Cloudera Data Platform Private Cloud Prerequisites¶
Table of Contents
Introduction¶
This document includes the prerequisite steps for Cloudera Data Platform Private Cloud.
Cluster Configuration¶
A number of cluster options will need specific Gluent Data Platform configuration parameters to be set when completing the Gluent Data Platform Environment File Creation installation step. Confirm these values as follows and note them down:
Option |
Cloudera Manager Location |
---|---|
DataNode Data Transfer Protection |
Clusters → Cluster Name → HDFS Service → Configuration → Search (dfs.data.transfer.protection) |
Data Transfer Encryption |
Clusters → Cluster Name → HDFS Service → Configuration → Search (dfs.encrypt.data.transfer) |
Hadoop RPC Protection |
Clusters → Cluster Name → HDFS Service → Configuration → Search (hadoop.rpc.protection) |
HDFS High Availability |
Clusters → Cluster Name → HDFS Service → Instances → Federation and High Availability |
Impala HS2 Port |
Clusters → Cluster Name → Impala Service → Configuration → Search (hs2_port) |
Kerberos Enabled |
Administration → Security |
Kerberos Principal |
Clusters → Cluster Name → Impala Service → Configuration → Search (Kerberos Principal) |
LDAP Enabled |
Clusters → Cluster Name → Impala Service → Configuration → Search (enable_ldap_auth) |
Ranger Enabled |
Clusters → Cluster Name → Impala Service → Configuration → Search (Ranger Service) |
SSL Certificate |
Clusters → Cluster Name → Impala Service → Configuration → Search (ssl_server_certificate) |
SSL Enabled |
Clusters → Cluster Name → Impala Service → Configuration → Search (client_services_ssl_enabled) |
Provision a Gluent Data Platform OS User¶
A Gluent Data Platform OS user (assumed to be gluent for the remainder of this document) is required on the Hadoop node(s) on which Gluent Offload Engine commands will be initiated.
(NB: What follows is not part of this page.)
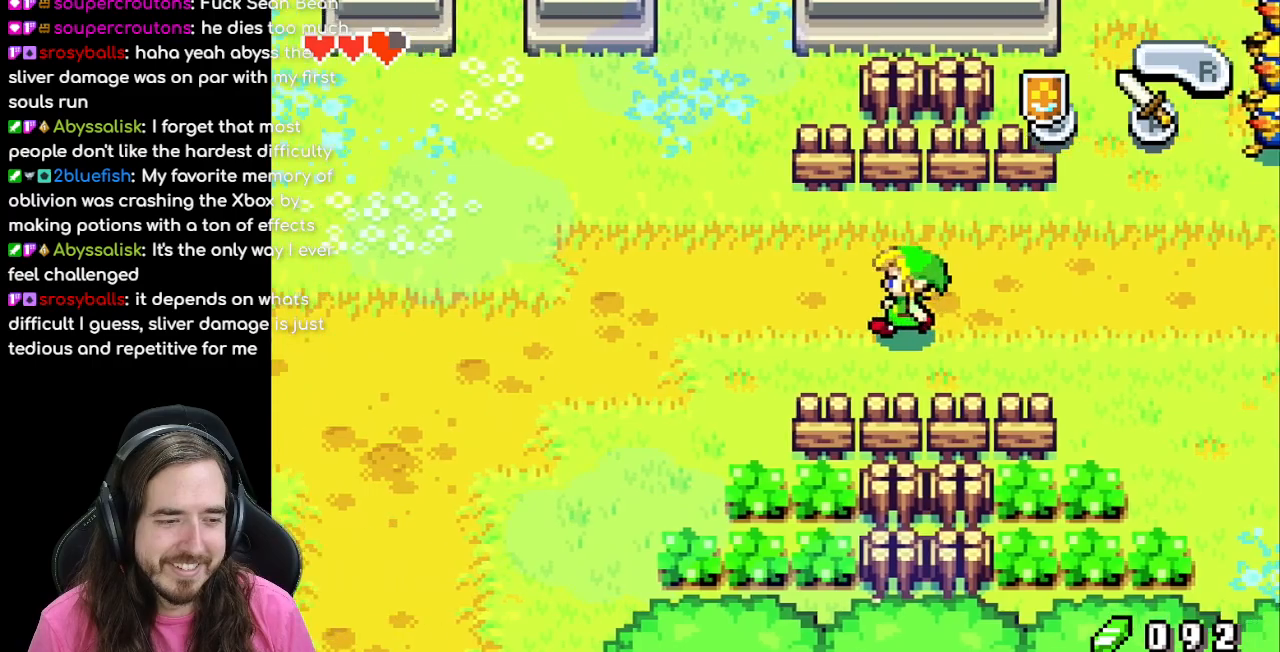
{"buttons": [], "events": [[67, "DPAD_LEFT", "down"], [417, "DPAD_LEFT", "up"]]}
This user should be provisioned using the appropriate method for the environment, e.g. LDAP, local users, etc. There are no specific group membership requirements for this user.
Verify the user is present using the following command:
$ id gluent
Storage Requirements¶
Note
This prerequisite is needed only if Gluent Data Platform is to be installed on Hadoop node(s).
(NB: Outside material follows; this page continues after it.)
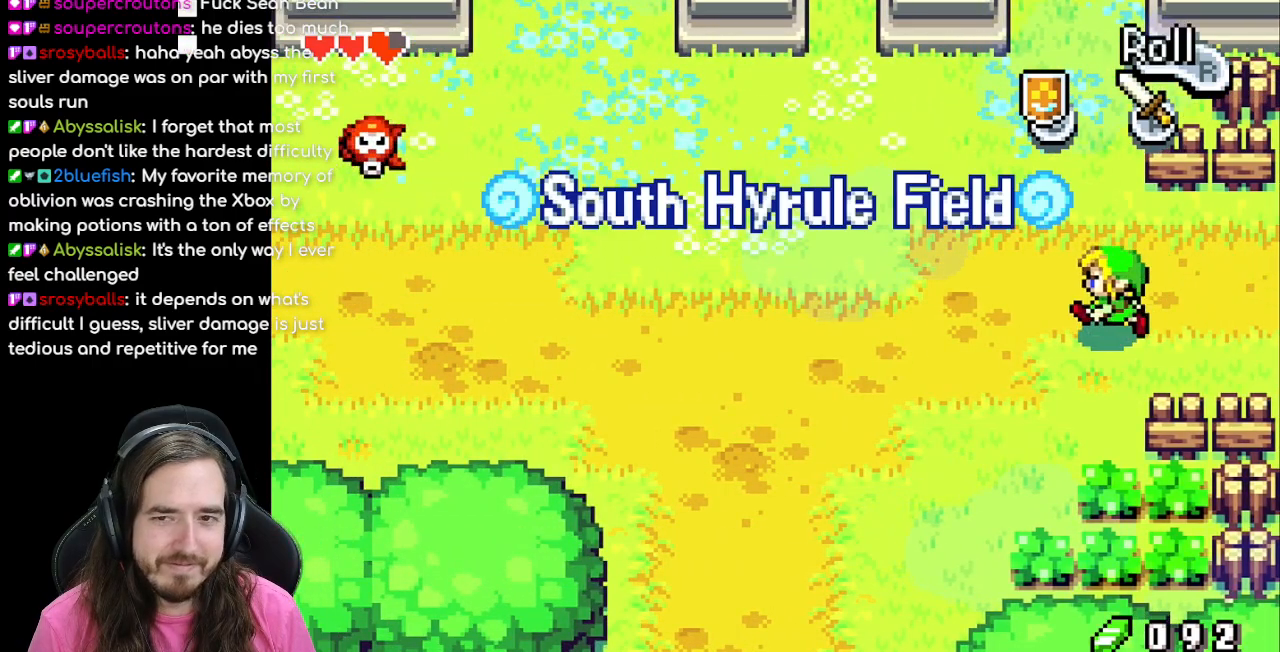
{"buttons": ["DPAD_LEFT"], "events": [[417, "DPAD_UP", "up"]]}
A filesystem location must be created for Gluent Data Platform installation.
Gluent Data Platform occupies approximately 1GB of storage once unpacked.
During operation, Gluent Data Platform will write log and trace files within its installation directory. Sufficient space will need to be allocated for continuing operations.
The filesystem location must be owned by the provisioned Gluent Data Platform OS user.
Default Shell¶
The owner of the Gluent Data Platform software requires the Bash shell. The outcome of the following should be bash
for that user:
$ echo $SHELL
Create HDFS Directories¶
Gluent Data Platform requires up to three locations within HDFS depending on the use of cloud storage:
Parameter |
Purpose |
Necessity |
Required Permissions |
Default Location |
---|---|---|---|---|
Stores a persistent copy of data offloaded from Oracle Database, and Incremental Update metadata |
Mandatory if any data is to be persisted in HDFS or Incremental Update will be used |
Read, write for
HADOOP_SSH_USER Read, write for
hive group |
|
|
Stores the Gluent UDF library file |
Mandatory if UDFs are to be based in HDFS |
Read, write for
HADOOP_SSH_USER Read for
hive group |
|
|
Transient staging area used by the data transport phase of Offload |
Mandatory |
Read, write for
HADOOP_SSH_USER Read for
hive group |
|
The steps to create the default locations with the correct permissions are detailed below.
Create gluent
directory in HDFS (as hdfs):
hdfs dfs -mkdir /user/gluent
Change ownership of gluent directory (as hdfs):
hdfs dfs -chown gluent:hive /user/gluent
Create offload directory (as gluent):
hdfs dfs -mkdir /user/gluent/offload
Change permissions on offload directory to allow group write (as gluent):
hdfs dfs -chmod 770 /user/gluent/offload
Verify permissions on offload directory (as gluent):
hdfs dfs -ls -d /user/gluent/offload
Note
The offload
directory should be group writable, i.e., the final ls
command above should show permissions of drwxrwx---
.
Oracle JDBC Drivers¶
Oracle’s JDBC driver should be downloaded from Oracle's JDBC and UCP Downloads page and installed to the location shown below. The location is dependent on the method that will be used by Offload to Transport Data to Staging. The driver should be installed on all nodes where offload transport jobs will be initiated. Ensure the file permissions are world readable.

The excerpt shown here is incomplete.